When the train arrived at Hogwarts, Ron was jolted out of his reverie, feeling extremely foolish.

*****

“Seriously Seamus, you should have seen it! O’Reagan came swooping in from the right and - I don’t know how he did it - just took the quaffle right out of their chaser’s hands! He’s the best player they’ve had in years. I can’t believe you weren’t there…”

Ron was back to his usual self by the time the seventh years were settled in the great hall, and had soon started up a Quidditch-related conversation with Seamus.

“I know Ron, I know. You keep telling me. But I was on holiday remember? Not much chance of watching the match from Thailand, is there?”

Ron chose to ignore Seamus’ excuses and continued to describe the match in full detail. Harry, meanwhile, was talking to Hermione.

“I don’t understand why you’re so upset about it. It’s just Ron for God’s sake! You know he does this all the time.”

“Yes, I do know that Harry. Which is precisely why it irritates me. Honestly, all I have to do is make one tiny mistake and he’s on my back straight away! I’m just fed up with it, that’s all.”

Harry shook his head in confusion.

“Yeah, but that’s what he does. He over-reacts, you argue, then he forgets all about it and you forgive him. What’s changed?”

“Nothing’s changed! Why do you assume that? Could it not be possible that I’m just tired of being the one to forgive him? Can’t he just apologise for being rude for once?”

At this point Harry had to make rapid hushing noises in her direction, as Ron had looked over to see why Hermione was yelling.

“What’s going on over there? You’re not talking about bloody S.P.E.W. again are you?” Ron shouted, food flying in all directions.

“Oi, Ron, mate, could you swallow before aiming your mouth in my general direction?” asked a disgusted Dean Thomas. “Ah gross…I’m covered in chicken…”

As Ron looked away to talk to Dean, Harry turned back to Hermione.

“The thing is, Hermione, he didn’t exactly do anything wrong “ no, wait a minute,” he continued as she tried to protest, “he’d just been thrown against a wall by the ferret and you probably dented his pride. It’s no wonder he got a bit testy.”
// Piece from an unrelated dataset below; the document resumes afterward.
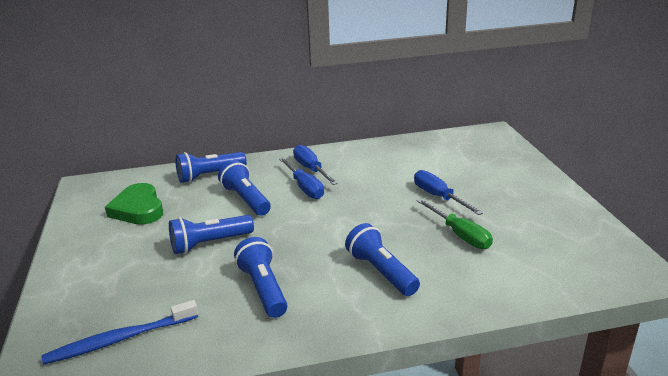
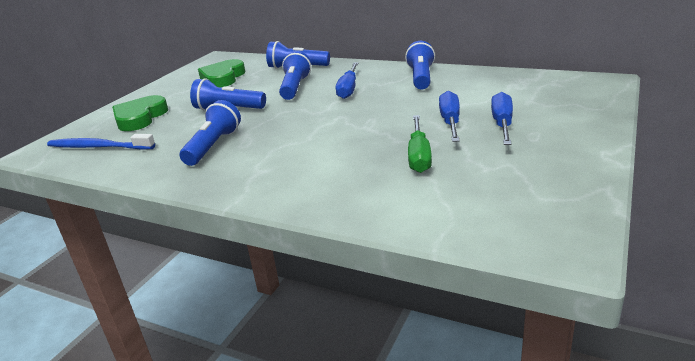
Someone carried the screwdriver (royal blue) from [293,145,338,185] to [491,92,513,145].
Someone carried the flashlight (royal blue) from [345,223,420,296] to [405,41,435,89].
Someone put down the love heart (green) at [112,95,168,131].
Hermione simply glowered at Harry, then returned to her food and chewed with gusto, refusing to discuss the matter any more.

*****

On their way to the Gryffindor common room, Hermione walked along in silence whilst Ron and Harry discussed what they had done during the summer holidays. As soon as the Fat Lady swung aside, she marched across the common room and up the staircase leading to the girls’ dormitory, throwing a “goodnight” over her shoulder.

“What’s up with her?” asked Ron, staring after her. “Anyone would think she was mad at us!”
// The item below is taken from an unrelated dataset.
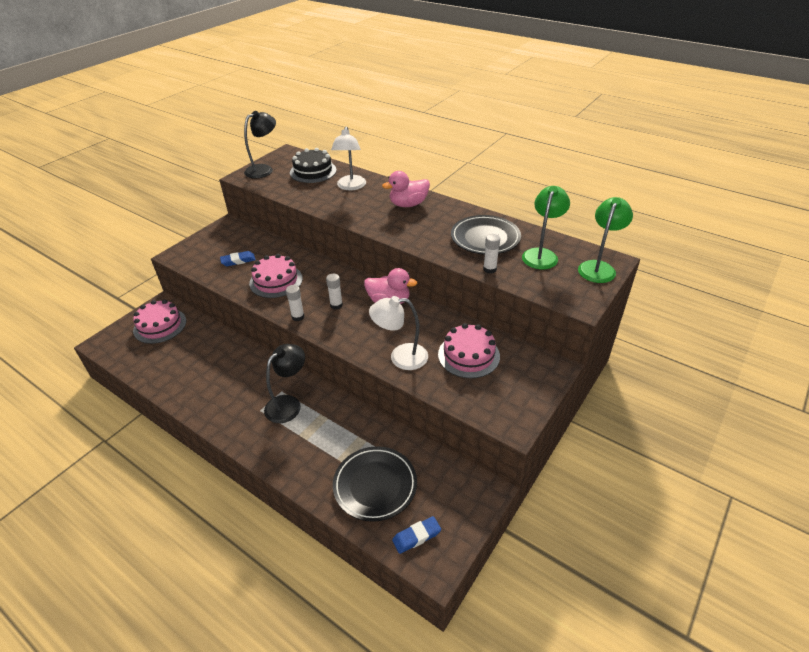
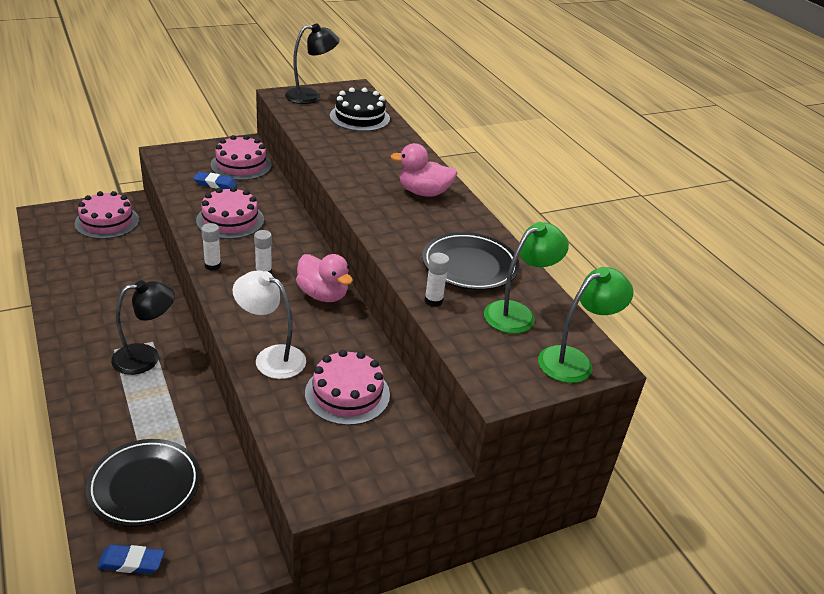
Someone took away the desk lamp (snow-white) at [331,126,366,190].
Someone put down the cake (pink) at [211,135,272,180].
Harry shook his head in disbelief.

“You are dense, Ron. Of course she’s mad at us.”

“What? But why? Oh, why does she always do this? She gets angry with me over the tiniest little things! If she wasn’t a girl I think I’d have socked her one by now!”

Harry gave an exasperated sigh.

“I’m going to bed. Do me a favour, would you? Don’t ramble on about how infuriating Hermione is when I’m trying to sleep “ I’ve had just about enough of your problems for one day.” And with that, he too walked up the stairs to the dormitory.

“Our problems? Harry? What the bleeding hell are you talking about? Harry!”

Ron disappeared up the stairs, right on Harry’s heels.